I leave the car running as I stagger to his front door. The porch light flickers on before he sleepily opens the front door. When he sees me, his sleepiness is replaced with urgency when he runs to catch me as I collapse into his arms.
“Valentina!Quello che è successo?”
“I-I…I’m sorry.”
After that…I don’t remember.
I wake to unknown, muted female voices.
I don’t understand a word they’re saying.
But I don’t think they mean any harm.
“Oh, grazie a Dio.”
That voice, I do recognize.
And I soon remember the last conscious thought I had was that I owe Nico.
When I open my eyes, everything is blurry, and that’s because of the flickering candlelight.

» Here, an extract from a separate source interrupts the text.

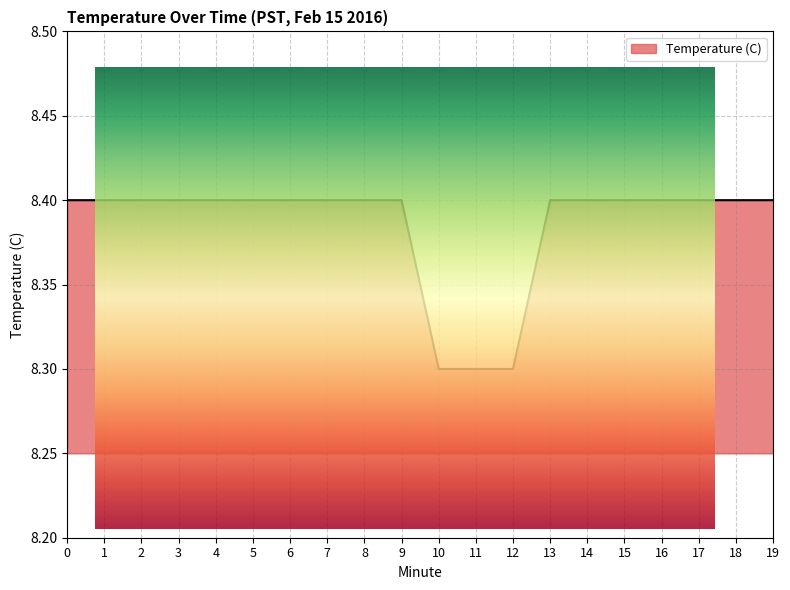

What is the smallest value displayed?

8.3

But through the dimness, I can see, bright and clear, the enormous wooden crucifix pinned to the wall in front of me.
Shrieking, I jolt up and scamper backward, knees toward my chest.
Where the fuck am I?
Childhood memories soon become a reality when I see three sisters in habits sitting by my bedside with rosary beads and Bibles in their laps. They’re praying for my soul, it appears. Looks like they missed the memo.
Nico takes my hand. “You safe,” he says kindly, but anywhere is safer than here.
“Why am I here?” I ask, peering down and blanching when I see the white nightgown I wear.
Ripping my hand from Nico’s, I brush my fingers through my hair, a sigh of relief expelling from my lungs when I feel my hair isn’t in two braids.
This is too much.
My mind and body slip back into a past I will forever be running from. But that can wait, when I pass my hand over my belly.
One of the sisters smiles. “Your baby is all right.”
How does she know that?
Unless I underwent an ultrasound when unconscious, then no one can know that, and I refuse to accept their knowledge as God telling them so.
“Doctor come,” Nico says, reading my disbelief.
There is no judgment in his tone.
Nor does he look at me with disgust.
He knows my secret, well, one of them, and he still wants to be here. He doesn’t ask what happened or why he had to bring me to this safe place. I don’t know what I did to deserve him, and if I believed in God, perhaps this is divine intervention.
Whatever the reason, I am thankful.
I hate that this place of worship provides me with a sanctuary. In the past, it was my hell. So the irony isn’t lost on me how the tables have turned.
Peering around at this holy place, I realize how smart Nico was for taking me here. This is probably the safest place for me to be, considering I started a war with the Sicilian Mafia boss.